As Animal Farm is known for saying; "All animals are equal, but some animals are more equal than others." Just a minor modification; "All humans are equal, but some humans are more equal than others." And that is why we live in a world with less thans and greater thans; because don't really believe in equality in as much as it means that people who have less are given more and people who have more have some of it taken away. Few thoughts frighten people more than that - that something they have might be taken from them so somebody who doesn't have something should get it. It's not unlike the Toddler's Creed:
If I want it, it’s mine.
If I give it to you and change my
mind later, it’s mine.
If I can take it away from you,
If I had it a little while ago,
If it’s mine, it will never belong to
anyone else, no matter what.
If we are building something together,
all the pieces are mine.
If it looks just like mine,
it is mine.
We've just never learned to share.

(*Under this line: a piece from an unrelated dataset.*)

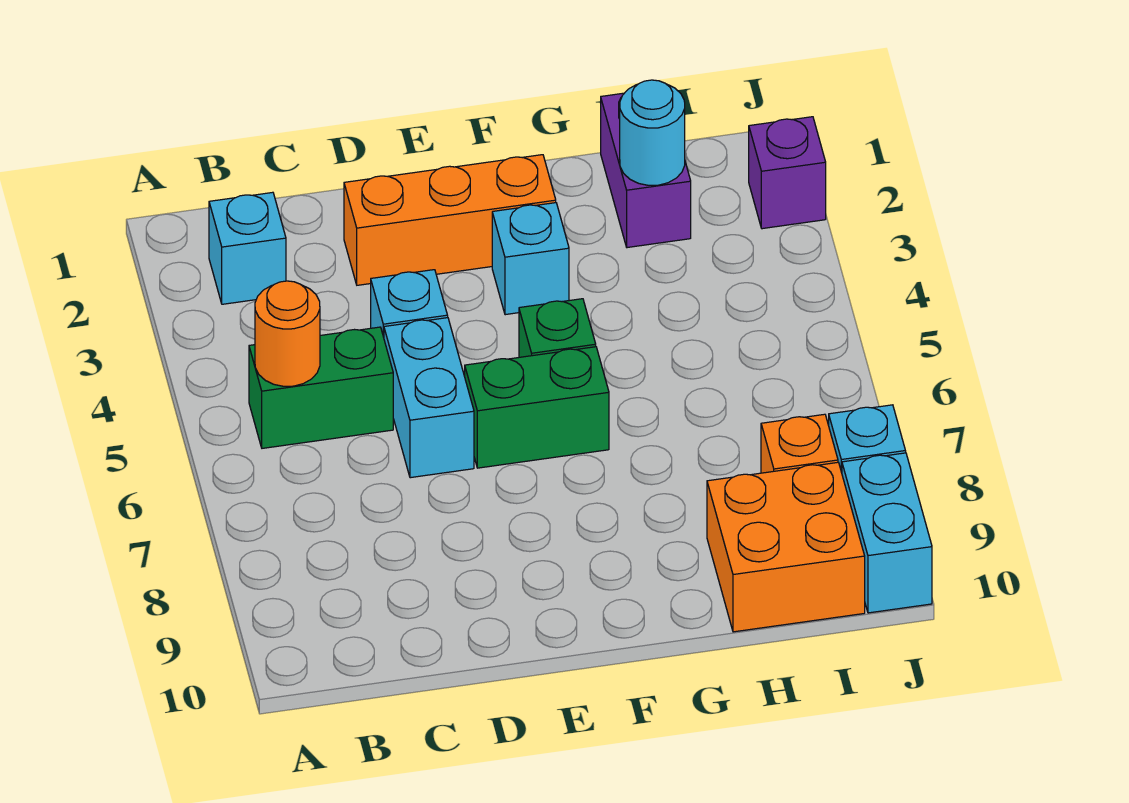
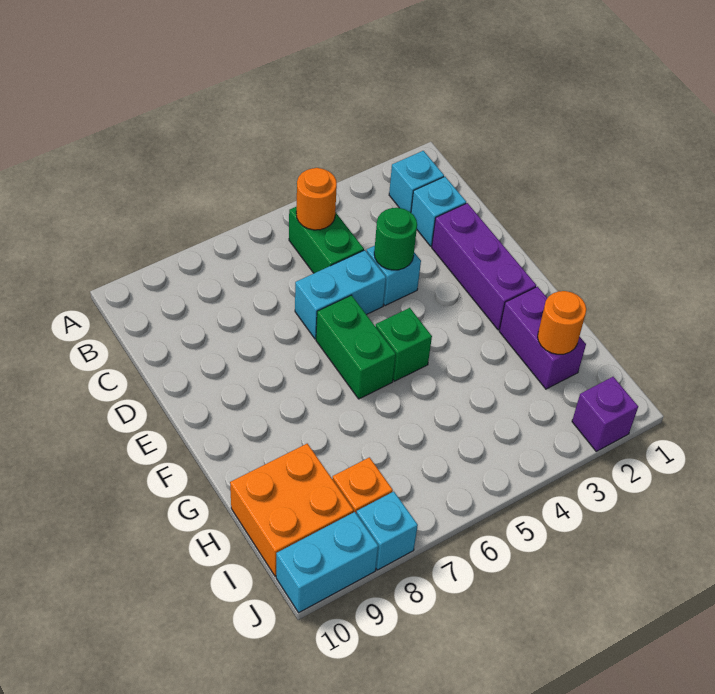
orange 1x3 brick [344,155,556,285] -> purple 1x3 brick [432,203,536,330]
none -> green 1x1 round brick [374,208,417,270]
cyan 1x1 brick [492,203,569,315] -> cyan 1x1 brick moved to [411,177,466,246]
purple 1x2 brick [601,93,691,248] -> purple 1x2 brick turned to [499,287,586,389]
cyan 1x1 round brick [620,80,685,185] -> orange 1x1 round brick [538,291,586,354]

Probably because we believe that when it comes down to it, God's not big enough to go around and he's not plentiful enough for everybody to have an equal share, so somebody has to have priority and it might as well be to the ones that are more equal than the others. But as we've seen, the rules have been pretty flexible in their interpretation and application. If they can ignore some rules, why not all of them? Why let a divorced man be an elder, but not a faithful wife to be one, too? Is the rule so sacred that parts of them apply more than others? Why is the gender part of the rule the one that cannot be broken when all other parts of the rule are flexible? Is there an invisible line that we like to toe, but dare not cross? Why? What's the worst that could happen?